Religious differences
Jamestown: The settlers were members of the Church of England.
Plymouth: The Pilgrims were dissenters from the Church of England and established the Puritan or Congregational Church.
Government
In 1619, the first representative legislative assembly in the New World met at the Jamestown church. Since New England was outside the jurisdiction of Virginia's government, the Pilgrims established a self-governing agreement of their own, the Mayflower Compact.
Thanksgiving
Jamestown: On Dec. 4, 1619, settlers stepped ashore at Berkeley Hundred along the James River and, in accordance with company investors' instructions, celebrated their first official thanksgiving.
Plymouth: In the fall of 1621, the Pilgrims held a celebration to give thanks to God for his bounty and blessings.

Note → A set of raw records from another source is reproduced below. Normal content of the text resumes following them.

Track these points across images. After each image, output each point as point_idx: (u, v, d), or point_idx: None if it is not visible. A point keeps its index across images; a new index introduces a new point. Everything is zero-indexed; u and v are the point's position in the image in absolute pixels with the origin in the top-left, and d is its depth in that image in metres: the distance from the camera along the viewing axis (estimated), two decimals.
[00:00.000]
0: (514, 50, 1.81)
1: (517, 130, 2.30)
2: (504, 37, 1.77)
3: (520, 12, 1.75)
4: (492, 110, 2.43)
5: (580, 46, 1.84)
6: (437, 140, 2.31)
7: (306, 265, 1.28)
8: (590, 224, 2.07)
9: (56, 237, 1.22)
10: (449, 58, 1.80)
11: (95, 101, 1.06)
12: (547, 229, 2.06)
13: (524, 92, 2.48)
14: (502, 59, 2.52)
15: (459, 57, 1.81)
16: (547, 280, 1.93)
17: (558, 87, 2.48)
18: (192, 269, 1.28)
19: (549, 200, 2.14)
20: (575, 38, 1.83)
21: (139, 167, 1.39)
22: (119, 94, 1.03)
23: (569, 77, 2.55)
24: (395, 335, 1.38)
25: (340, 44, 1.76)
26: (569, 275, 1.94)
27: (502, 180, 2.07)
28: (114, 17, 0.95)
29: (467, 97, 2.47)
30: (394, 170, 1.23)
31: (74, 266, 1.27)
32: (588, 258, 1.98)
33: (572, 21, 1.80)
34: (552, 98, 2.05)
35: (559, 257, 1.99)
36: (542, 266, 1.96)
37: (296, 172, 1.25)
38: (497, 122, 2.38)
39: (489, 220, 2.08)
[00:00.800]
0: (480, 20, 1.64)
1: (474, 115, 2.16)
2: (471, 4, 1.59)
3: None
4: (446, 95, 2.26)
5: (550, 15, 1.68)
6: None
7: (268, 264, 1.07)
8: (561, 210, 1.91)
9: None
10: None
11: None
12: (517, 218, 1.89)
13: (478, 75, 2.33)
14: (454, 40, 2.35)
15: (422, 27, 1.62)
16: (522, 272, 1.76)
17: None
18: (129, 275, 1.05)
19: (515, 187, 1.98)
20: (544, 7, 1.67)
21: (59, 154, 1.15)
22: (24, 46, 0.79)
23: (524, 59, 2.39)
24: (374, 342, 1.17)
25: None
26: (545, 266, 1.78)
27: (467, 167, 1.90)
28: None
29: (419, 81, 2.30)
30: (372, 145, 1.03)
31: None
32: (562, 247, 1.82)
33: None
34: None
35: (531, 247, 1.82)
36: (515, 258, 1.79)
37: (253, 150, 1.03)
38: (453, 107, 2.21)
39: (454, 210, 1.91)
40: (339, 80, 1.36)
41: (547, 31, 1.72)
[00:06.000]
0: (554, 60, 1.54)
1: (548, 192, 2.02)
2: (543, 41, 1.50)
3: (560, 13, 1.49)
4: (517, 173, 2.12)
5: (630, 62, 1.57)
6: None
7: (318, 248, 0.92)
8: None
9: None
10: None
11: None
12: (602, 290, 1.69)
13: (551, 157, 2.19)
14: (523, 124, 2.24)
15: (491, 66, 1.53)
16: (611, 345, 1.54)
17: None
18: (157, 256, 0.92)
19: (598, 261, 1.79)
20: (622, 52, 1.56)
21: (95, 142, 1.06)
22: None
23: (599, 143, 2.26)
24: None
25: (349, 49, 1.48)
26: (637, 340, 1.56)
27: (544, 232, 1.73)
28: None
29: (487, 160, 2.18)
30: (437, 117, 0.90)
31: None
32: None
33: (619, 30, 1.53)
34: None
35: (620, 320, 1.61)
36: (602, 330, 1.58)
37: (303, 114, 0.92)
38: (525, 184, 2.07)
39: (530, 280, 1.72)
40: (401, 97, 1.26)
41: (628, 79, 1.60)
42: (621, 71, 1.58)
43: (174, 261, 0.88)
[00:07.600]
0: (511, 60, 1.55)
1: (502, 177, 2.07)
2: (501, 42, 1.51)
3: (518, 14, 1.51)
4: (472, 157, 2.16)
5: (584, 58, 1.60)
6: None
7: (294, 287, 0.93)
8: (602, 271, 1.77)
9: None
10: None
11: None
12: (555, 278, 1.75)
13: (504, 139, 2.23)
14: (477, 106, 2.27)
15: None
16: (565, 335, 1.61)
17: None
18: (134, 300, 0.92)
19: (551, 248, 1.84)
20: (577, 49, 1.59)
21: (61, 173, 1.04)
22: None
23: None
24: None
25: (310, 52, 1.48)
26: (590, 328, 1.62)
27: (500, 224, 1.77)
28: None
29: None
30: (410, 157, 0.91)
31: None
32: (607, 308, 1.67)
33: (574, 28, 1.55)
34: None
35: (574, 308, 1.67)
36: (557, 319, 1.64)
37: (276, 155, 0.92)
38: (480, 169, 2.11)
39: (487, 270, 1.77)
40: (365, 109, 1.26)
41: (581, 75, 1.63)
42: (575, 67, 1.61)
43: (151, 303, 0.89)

This occasion was the origin of the traditional Thanksgiving as we know it.
The Pilgrims decided to leave Holland to establish a farming village in the northern part of the Virginia Colony. At that time, Virginia extended from Jamestown in the south to the mouth of the Hudson River in the north, so the Pilgrims planned to settle near present-day New York City, but wound up in Massachusetts.
In John Kennedy’s 1963 Thanksgiving Proclamation (made 17 days before his assassination), the president (from Massachusetts) acknowledged Virginia’s claim, saying, “Over three centuries ago, our forefathers in Virginia and in Massachusetts, far from home in a lonely wilderness, set aside a time of thanksgiving.”